(Collected data entries)
· · ·

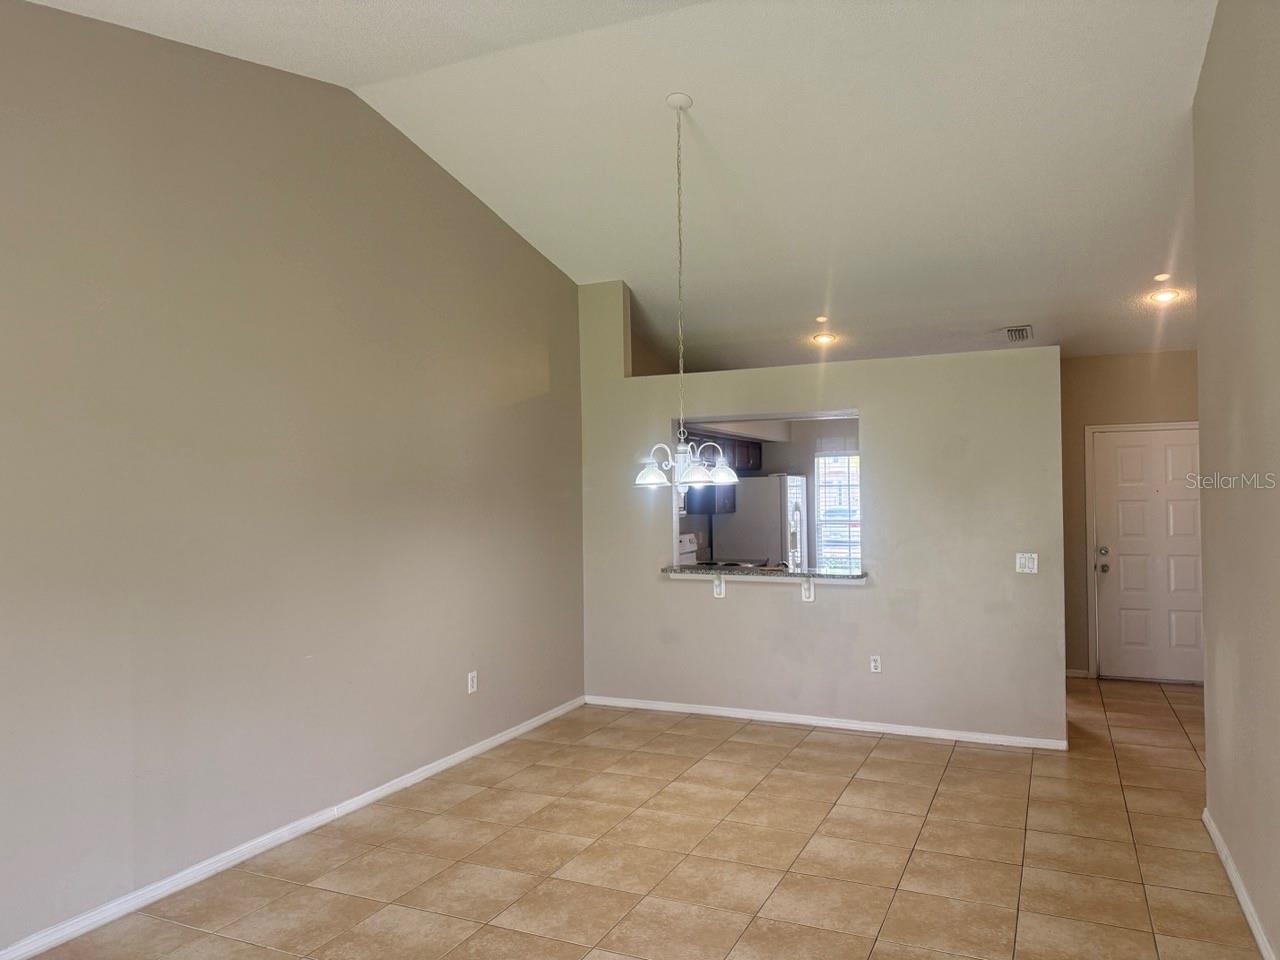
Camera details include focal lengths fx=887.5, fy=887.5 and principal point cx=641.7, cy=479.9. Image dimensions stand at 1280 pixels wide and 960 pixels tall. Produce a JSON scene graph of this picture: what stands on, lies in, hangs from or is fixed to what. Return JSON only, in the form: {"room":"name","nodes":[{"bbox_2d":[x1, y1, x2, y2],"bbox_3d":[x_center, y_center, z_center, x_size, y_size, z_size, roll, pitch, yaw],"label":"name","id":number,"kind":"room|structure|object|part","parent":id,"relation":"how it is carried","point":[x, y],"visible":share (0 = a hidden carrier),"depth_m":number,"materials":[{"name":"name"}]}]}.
{"room":"dining room","nodes":[
{"label":"dining room","id":0,"kind":"room"},
{"bbox_2d":[0,1,588,955],"bbox_3d":[-1.717,-0.199,3.958,0.134,3.628,6.868,-1,-1,24],"label":"left wall","id":1,"kind":"structure","parent":0,"point":[483,213],"depth_m":3.78,"materials":[{"name":"paint"}]},
{"bbox_2d":[0,696,584,959],"bbox_3d":[-1.705,1.581,3.720,0.015,0.079,6.372,-1,-1,24],"label":"baseboard","id":2,"kind":"structure","parent":1,"relation":"attached to","point":[491,743],"depth_m":3.75,"materials":[{"name":"white paint"}]},
{"bbox_2d":[467,670,478,693],"bbox_3d":[-1.012,1.209,5.306,0.009,0.122,0.076,-1,-1,24],"label":"wall socket","id":3,"kind":"object","parent":1,"relation":"attached to","point":[470,676],"visible":0.99,"depth_m":5.30,"materials":[{"name":"white plastic"}]},
{"bbox_2d":[23,0,1224,373],"bbox_3d":[0.912,-1.831,4.496,5.476,0.183,9.242,-1,-1,24],"label":"ceiling","id":4,"kind":"structure","parent":0,"point":[1074,278],"depth_m":4.59,"materials":[{"name":"white paint"}]},
{"bbox_2d":[630,93,736,494],"bbox_3d":[0.181,-0.902,4.311,0.514,1.924,0.506,-1,-1,24],"label":"chandelier","id":5,"kind":"object","parent":4,"relation":"hanging from","point":[682,447],"visible":1,"depth_m":4.27,"materials":[{"name":"white metal"}]},
{"bbox_3d":[0.038,-0.035,4.246,0.181,0.119,0.181,-1,-1,24],"label":"glass shade","id":6,"kind":"part","parent":5,"relation":"part of","materials":[{"name":"white glass"}]},
{"bbox_3d":[0.240,-0.031,4.192,0.186,0.118,0.195,-1,-1,24],"label":"shade","id":7,"kind":"part","parent":5,"relation":"part of","materials":[{"name":"white glass"}]},
{"bbox_3d":[0.389,-0.033,4.420,0.163,0.116,0.167,-1,-1,24],"label":"glass shade","id":8,"kind":"part","parent":5,"relation":"part of","materials":[{"name":"white glass"}]},
{"bbox_2d":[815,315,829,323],"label":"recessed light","id":9,"kind":"object","parent":4,"relation":"in","point":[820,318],"visible":0.98,"depth_m":6.70,"materials":[{"name":"white"}]},
{"bbox_2d":[811,331,836,346],"bbox_3d":[1.413,-1.101,6.917,0.201,0.058,0.201,-1,-1,24],"label":"recessed light","id":10,"kind":"object","parent":4,"relation":"in","point":[822,340],"visible":0.98,"depth_m":6.90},
{"bbox_2d":[1002,325,1032,342],"bbox_3d":[2.790,-1.086,6.595,0.191,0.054,0.363,-1,-1,24],"label":"air vent","id":11,"kind":"object","parent":4,"relation":"attached to","point":[1021,332],"visible":0.99,"depth_m":6.56,"materials":[{"name":"metal"}]},
{"bbox_2d":[1153,272,1171,282],"bbox_3d":[3.389,-1.318,5.774,0.118,0.034,0.118,-1,-1,24],"label":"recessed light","id":12,"kind":"object","parent":4,"relation":"in","point":[1159,278],"visible":0.99,"depth_m":5.76,"materials":[{"name":"white"}]},
{"bbox_2d":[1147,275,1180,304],"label":"recessed light","id":13,"kind":"object","parent":4,"relation":"in","point":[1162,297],"visible":0.99,"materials":[{"name":"white"}]},
{"bbox_2d":[16,676,1274,959],"bbox_3d":[1.106,1.643,3.776,5.442,0.102,9.849,-1,-1,24],"label":"tile floor","id":14,"kind":"structure","parent":0,"point":[735,743],"depth_m":3.77,"materials":[{"name":"beige tile"}]},
{"bbox_2d":[678,533,698,566],"bbox_3d":[0.337,1.015,7.677,0.654,1.062,0.709,-1,-1,24],"label":"stove","id":15,"kind":"object","parent":14,"relation":"on","point":[687,555],"visible":0.11,"depth_m":7.82,"materials":[{"name":"white"}]},
{"bbox_2d":[714,472,808,567],"bbox_3d":[1.237,0.788,8.905,0.739,1.691,0.760,-1,-1,24],"label":"refrigerator","id":16,"kind":"object","parent":14,"relation":"on","point":[775,504],"visible":0.58,"depth_m":8.57,"materials":[{"name":"metal"}]},
{"bbox_2d":[673,414,859,568],"bbox_3d":[0.822,0.128,6.082,1.584,1.108,0.263,-1,-1,24],"label":"pass-through","id":17,"kind":"structure","parent":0,"point":[806,471],"depth_m":6.16,"materials":[{"name":"paint"}]},
{"bbox_2d":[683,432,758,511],"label":"upper cabinet","id":18,"kind":"object","parent":17,"relation":"attached to","point":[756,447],"visible":0.38,"depth_m":8.42,"materials":[{"name":"wood"}]},
{"bbox_2d":[814,449,860,570],"bbox_3d":[2.167,0.341,8.929,0.882,1.316,0.108,-1,-1,24],"label":"window","id":19,"kind":"structure","parent":17,"relation":"in","point":[846,482],"depth_m":9.03,"materials":[{"name":"white glass"}]},
{"bbox_2d":[580,279,1072,749],"bbox_3d":[1.034,0.148,6.006,3.376,2.979,0.132,-1,-1,24],"label":"partition wall","id":20,"kind":"structure","parent":0,"point":[870,407],"depth_m":5.70,"materials":[{"name":"paint"}]},
{"bbox_2d":[712,576,725,598],"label":"countertop bracket","id":21,"kind":"object","parent":20,"relation":"attached to","point":[716,582],"visible":0.96,"depth_m":6.06,"materials":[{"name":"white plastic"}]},
{"bbox_2d":[660,563,867,583],"bbox_3d":[0.841,0.627,6.098,1.618,0.048,0.544,-1,-1,24],"label":"granite countertop","id":22,"kind":"object","parent":20,"relation":"attached to","point":[846,576],"visible":0.79,"depth_m":5.89,"materials":[{"name":"stone"}]},
{"bbox_2d":[800,578,814,602],"bbox_3d":[1.072,0.721,5.775,0.074,0.172,0.128,-1,-1,24],"label":"countertop bracket","id":23,"kind":"object","parent":20,"relation":"attached to","point":[806,592],"visible":0.95,"depth_m":5.81,"materials":[{"name":"white"}]},
{"bbox_2d":[585,695,1069,750],"bbox_3d":[1.054,1.601,5.929,3.263,0.073,0.014,-1,-1,24],"label":"baseboard","id":24,"kind":"structure","parent":20,"relation":"attached to","point":[873,727],"depth_m":5.81,"materials":[{"name":"white paint"}]},
{"bbox_2d":[869,655,881,673],"bbox_3d":[1.500,1.182,5.698,0.071,0.116,0.009,-1,-1,24],"label":"wall socket","id":25,"kind":"object","parent":20,"relation":"attached to","point":[873,665],"visible":0.99,"depth_m":5.70,"materials":[{"name":"white plastic"}]},
{"bbox_2d":[1015,552,1037,573],"bbox_3d":[2.311,0.497,5.331,0.114,0.120,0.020,-1,-1,24],"label":"light switch","id":26,"kind":"object","parent":20,"relation":"attached to","point":[1034,566],"visible":0.98,"depth_m":5.34,"materials":[{"name":"white plastic"}]},
{"bbox_2d":[1059,349,1199,678],"bbox_3d":[4.076,0.263,7.147,1.900,2.707,0.130,-1,-1,24],"label":"entry wall","id":27,"kind":"structure","parent":0,"point":[1135,361],"depth_m":7.25,"materials":[{"name":"beige paint"}]},
{"bbox_2d":[1065,668,1089,678],"bbox_3d":[3.515,1.596,7.382,0.337,0.076,0.015,-1,-1,24],"label":"baseboard","id":28,"kind":"structure","parent":27,"relation":"attached to","point":[1074,673],"depth_m":7.34,"materials":[{"name":"white paint"}]},
{"bbox_2d":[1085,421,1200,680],"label":"door frame","id":29,"kind":"structure","parent":27,"relation":"attached to","point":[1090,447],"depth_m":7.34,"materials":[{"name":"white paint"}]},
{"bbox_2d":[1090,425,1205,683],"bbox_3d":[4.195,0.617,7.165,0.932,1.995,0.143,-1,-1,24],"label":"front door","id":30,"kind":"structure","parent":27,"relation":"in","point":[1183,635],"depth_m":7.22,"materials":[{"name":"white paint"}]},
{"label":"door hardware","id":31,"kind":"part","parent":30,"relation":"part of","materials":[{"name":"silver metal"}]},
{"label":"deadbolt","id":32,"kind":"part","parent":30,"relation":"part of","materials":[{"name":"silver metal"}]},
{"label":"doorknob","id":33,"kind":"part","parent":30,"relation":"part of","materials":[{"name":"silver metal"}]},
{"bbox_2d":[1193,0,1279,959],"bbox_3d":[1.566,-0.304,1.739,0.132,3.728,5.498,-1,-1,24],"label":"right wall","id":34,"kind":"structure","parent":0,"point":[1204,356],"depth_m":3.18,"materials":[{"name":"beige paint"}]},
{"bbox_2d":[1202,809,1276,959],"bbox_3d":[1.493,1.512,1.676,0.016,0.082,5.336,-1,-1,24],"label":"baseboard","id":35,"kind":"structure","parent":34,"relation":"attached to","point":[1252,923],"depth_m":3.27,"materials":[{"name":"white paint"}]}
]}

· · ·

ASSIGNMENT: Please find the lines in the data that contain the word "glass" and copy them.

EXERCISE SOLUTION:
{"bbox_3d":[0.038,-0.035,4.246,0.181,0.119,0.181,-1,-1,24],"label":"glass shade","id":6,"kind":"part","parent":5,"relation":"part of","materials":[{"name":"white glass"}]},
{"bbox_3d":[0.240,-0.031,4.192,0.186,0.118,0.195,-1,-1,24],"label":"shade","id":7,"kind":"part","parent":5,"relation":"part of","materials":[{"name":"white glass"}]},
{"bbox_3d":[0.389,-0.033,4.420,0.163,0.116,0.167,-1,-1,24],"label":"glass shade","id":8,"kind":"part","parent":5,"relation":"part of","materials":[{"name":"white glass"}]},
{"bbox_2d":[814,449,860,570],"bbox_3d":[2.167,0.341,8.929,0.882,1.316,0.108,-1,-1,24],"label":"window","id":19,"kind":"structure","parent":17,"relation":"in","point":[846,482],"depth_m":9.03,"materials":[{"name":"white glass"}]},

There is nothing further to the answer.